Alzheimer's disease (AD) is characterized by the accumulation of amyloid-ß (Aß) as senile plaques and cerebral amyloid angiopathy, and hyperphosphorylated tau (hp-tau) as neurofibrillary tangles in the brain. The AD-related pathology has been reported in several non-human animals, and most animals develop only the Aß or tau pathology. We herein describe the Aß and hp-tau pathology in the brains of aged pinniped species (seal, sea lion, and walrus). Molecular analyses revealed that the sequence of pinniped Aß was identical to that of human Aß. Histopathological examinations detected argyrophilic plaques composed of Aß associated with dystrophic neurites in the cerebral cortex of aged pinnipeds. Astrogliosis and microglial infiltration were identified around Aß plaques. Aß deposits were observed in the blood vessel walls of the meninges and cerebrum. Pinniped tau protein was physiologically subjected to alternative splicing at exons 2, 3, and 10, and presented as five isoforms: two 3-repeat tau isoforms (1N3R, 2N3R) and three 4-repeat tau isoforms (0N4R, 1N4R, 2N4R); 0N3R tau isoform was absent.
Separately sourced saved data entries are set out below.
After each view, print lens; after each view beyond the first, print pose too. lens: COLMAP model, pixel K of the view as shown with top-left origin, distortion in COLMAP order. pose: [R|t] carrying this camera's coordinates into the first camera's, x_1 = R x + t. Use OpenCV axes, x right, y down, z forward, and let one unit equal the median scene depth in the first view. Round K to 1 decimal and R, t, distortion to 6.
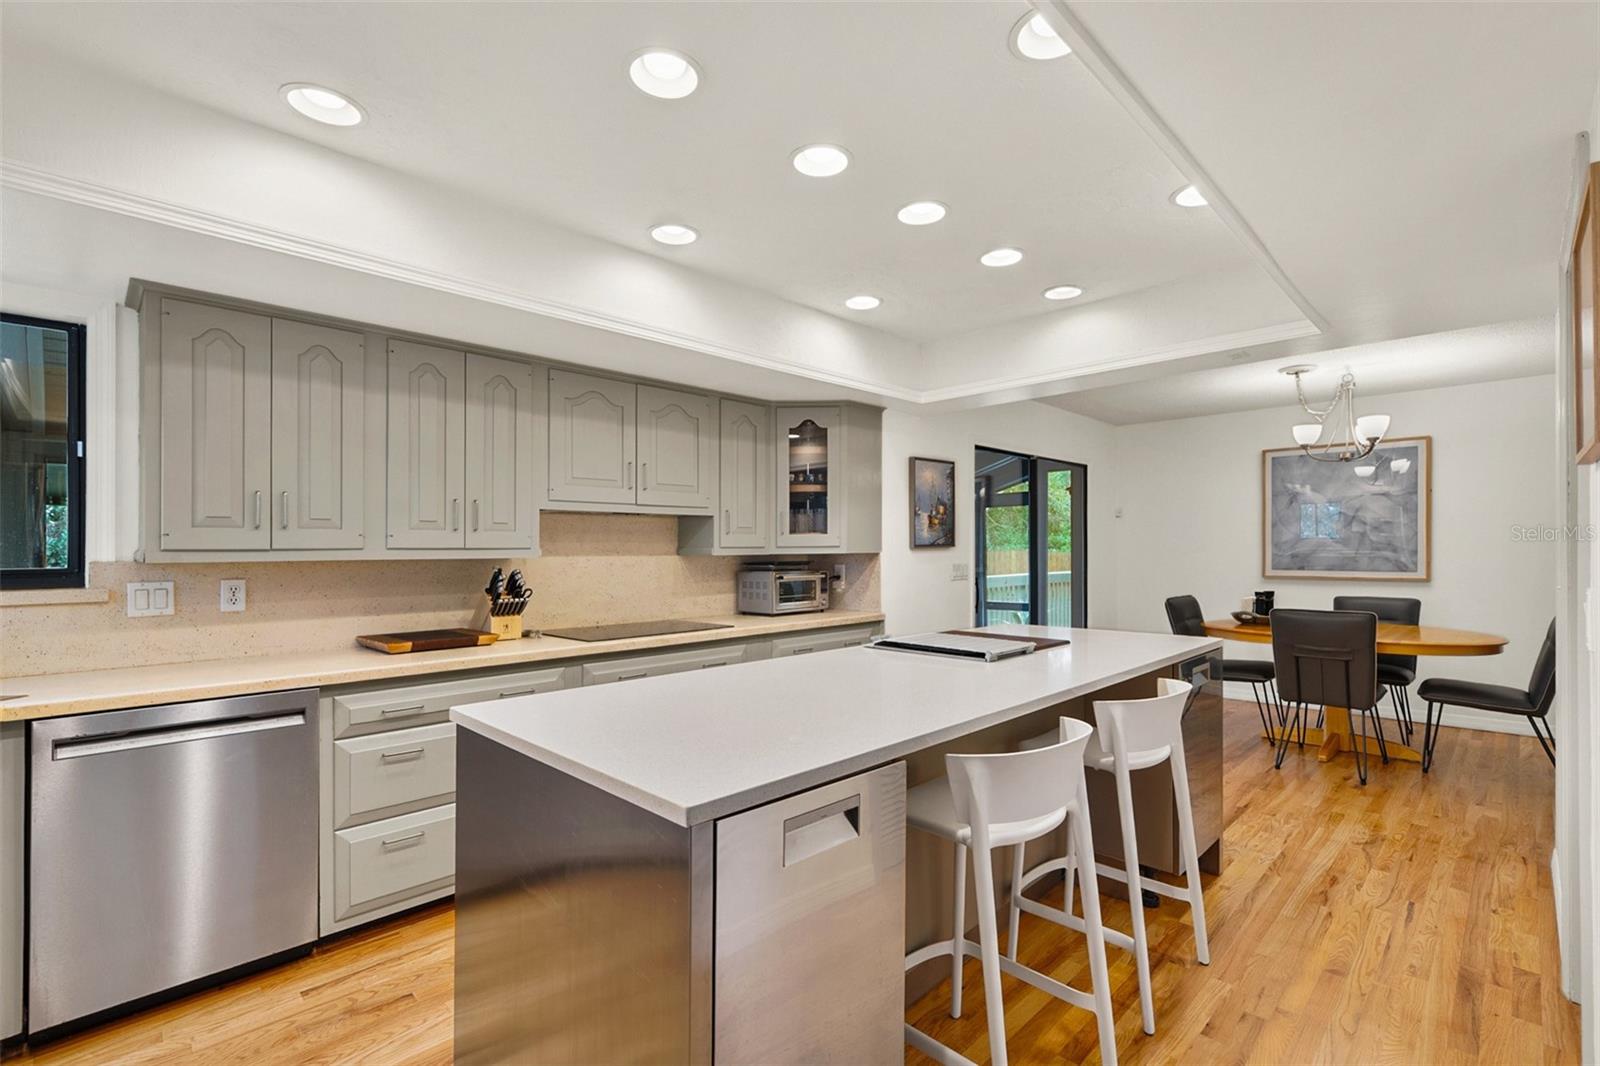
lens RADIAL K [[722.0, 0, 801.9], [0, 722.0, 547.7], [0, 0, 1]] dist [-0.004572, 0.000590]
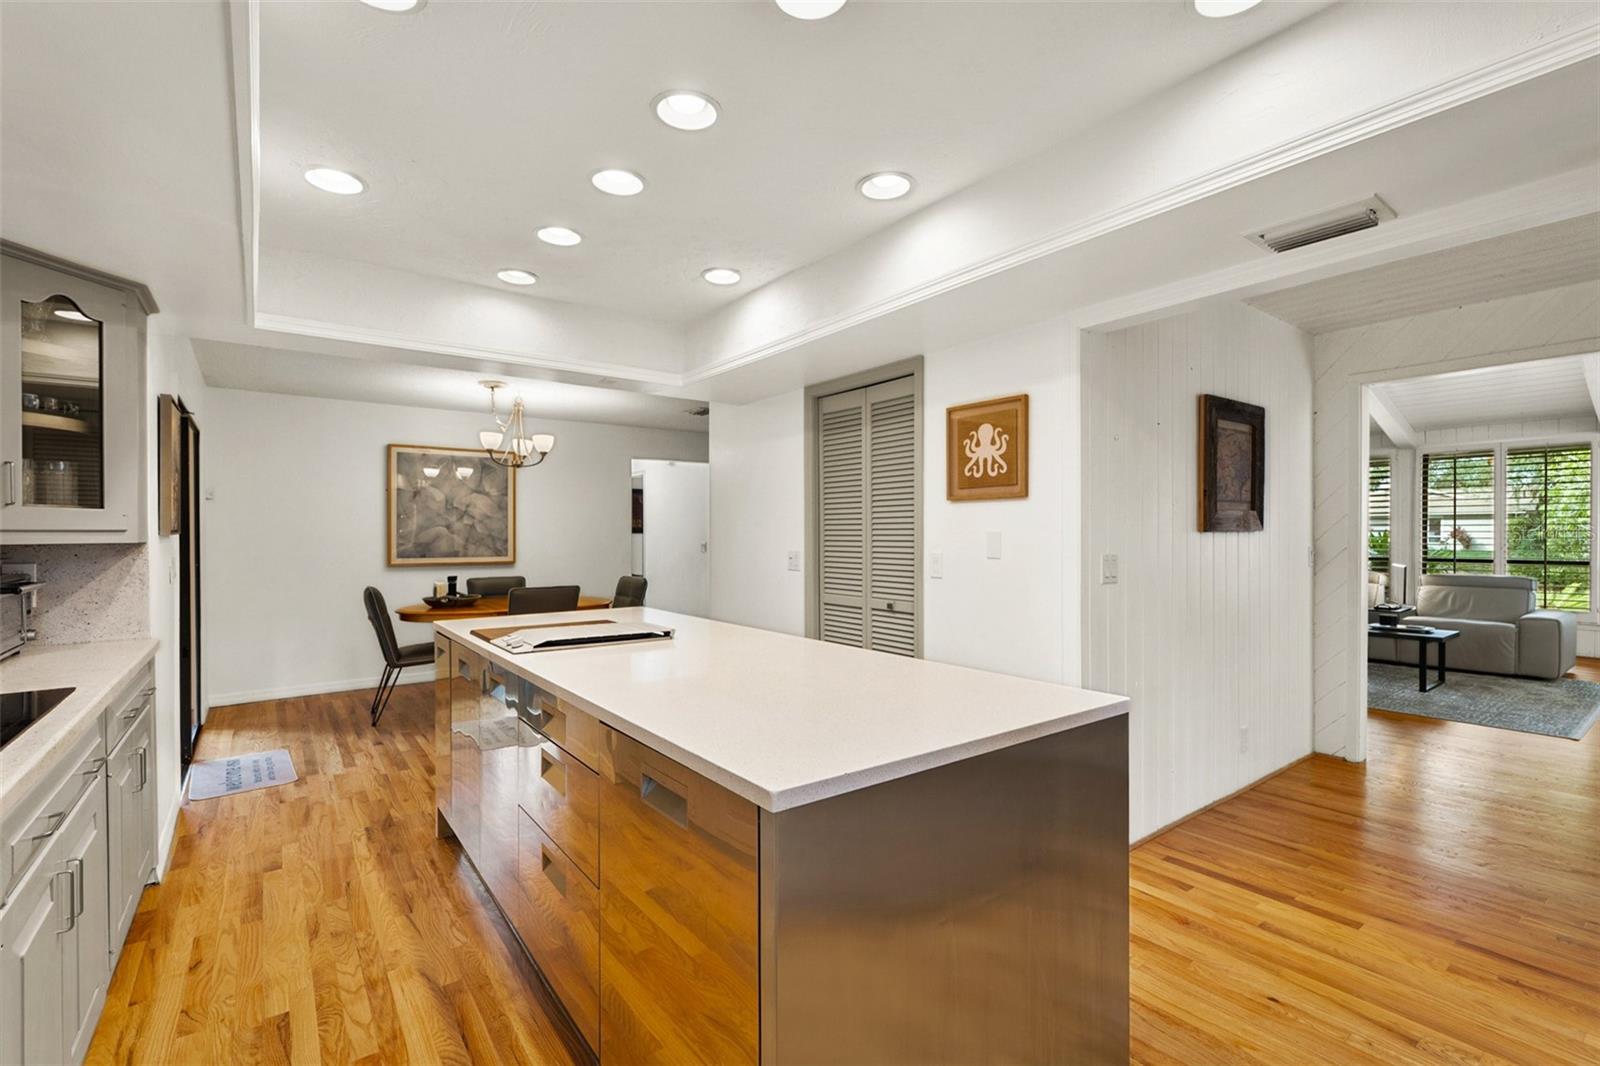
lens RADIAL K [[722.0, 0, 801.0], [0, 722.0, 535.6], [0, 0, 1]] dist [-0.004572, 0.000590]
pose [[0.141110, 0.004244, 0.989985, -0.543096], [0.004810, 0.999976, -0.004972, 0.009523], [-0.989982, 0.005463, 0.141086, 0.453416]]
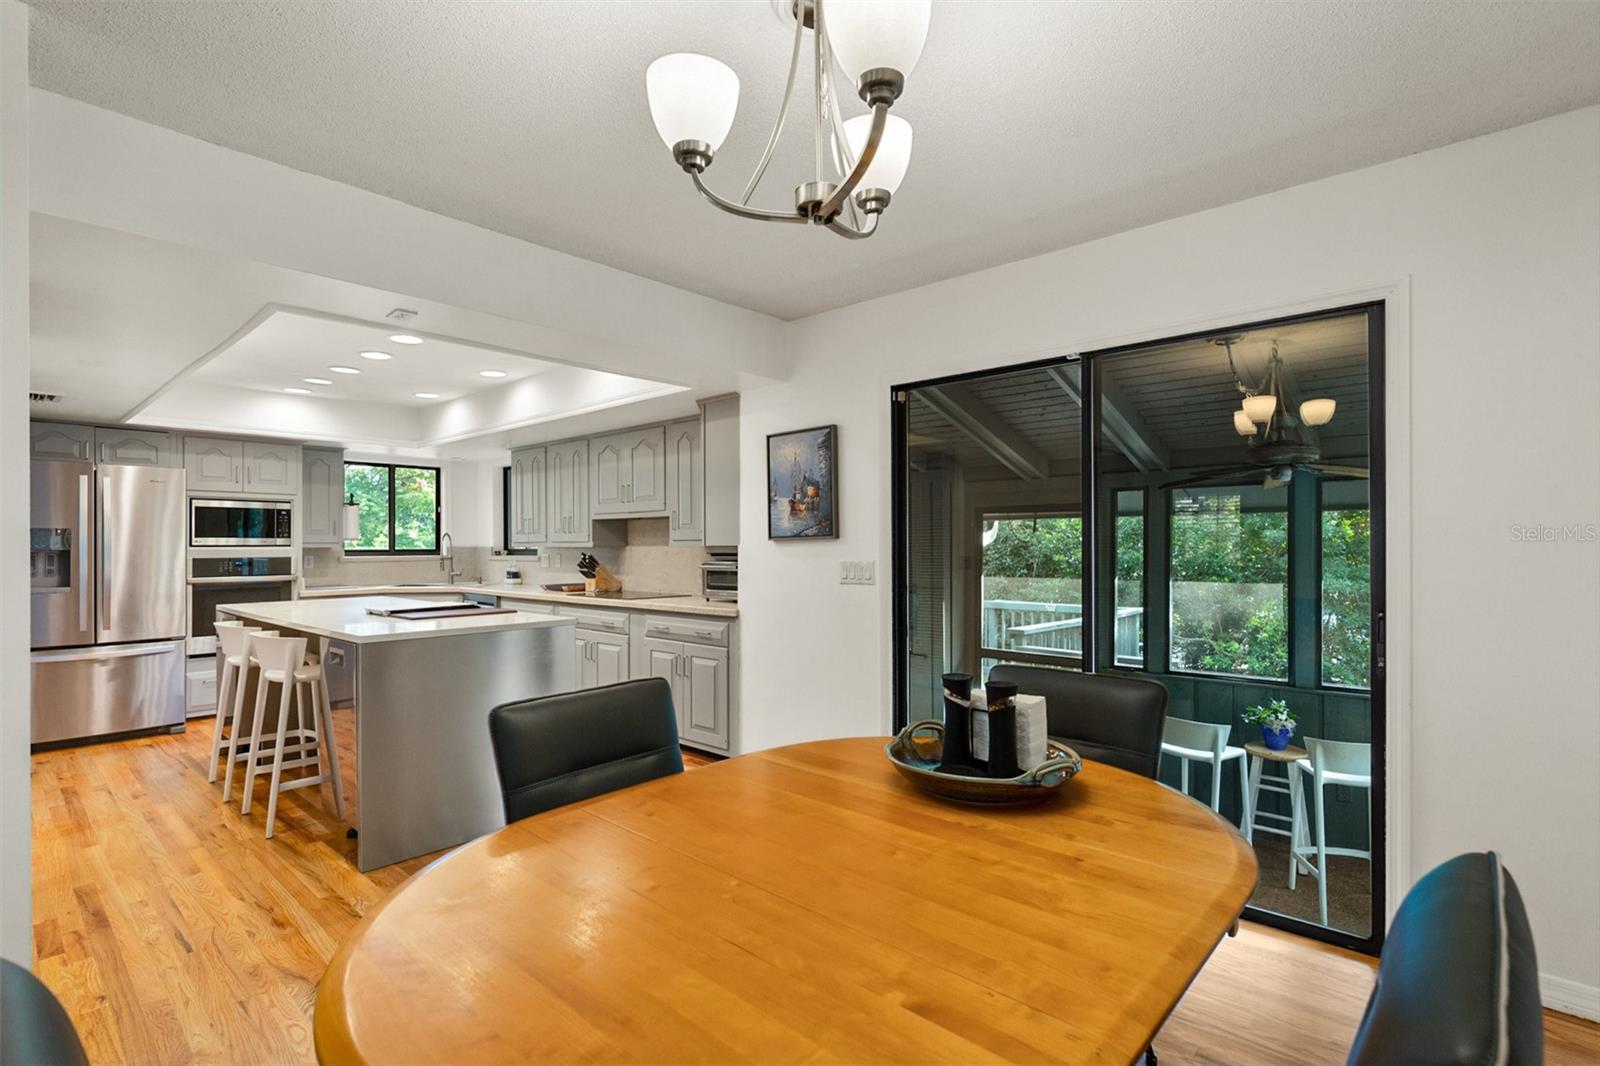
lens RADIAL K [[767.5, 0, 809.8], [0, 767.5, 530.3], [0, 0, 1]] dist [-0.002720, 0.000273]
pose [[0.047945, -0.014994, -0.998737, 1.409635], [0.005188, 0.999878, -0.014762, 0.002876], [0.998836, -0.004474, 0.048017, 1.324754]]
Histopathological examinations revealed argyrophilic fibrillar aggregates composed of hp-tau in the neuronal somata and neurites of aged pinniped brains. Few hp-tau aggregates were found in oligodendrocytes and microglia. Biochemically, hp-tau of the 3-repeat and 4-repeat isoforms was detected in brain sarkosyl-insoluble fractions. Aß and hp-tau both predominantly accumulated in the neocortex, particularly the frontal cortex. Furthermore, the activation of GSK-3ß was detected within cells containing hp-tau aggregates, and activated GSK-3ß was strongly expressed in cases with severe hp-tau pathologies. The present results suggest that, in association with Aß deposition, the activation of GSK-3ß contributes to hp-tau accumulation in pinniped brains. Here, we report that pinniped species naturally accumulate Aß and tau with aging, similar to the human AD pathology.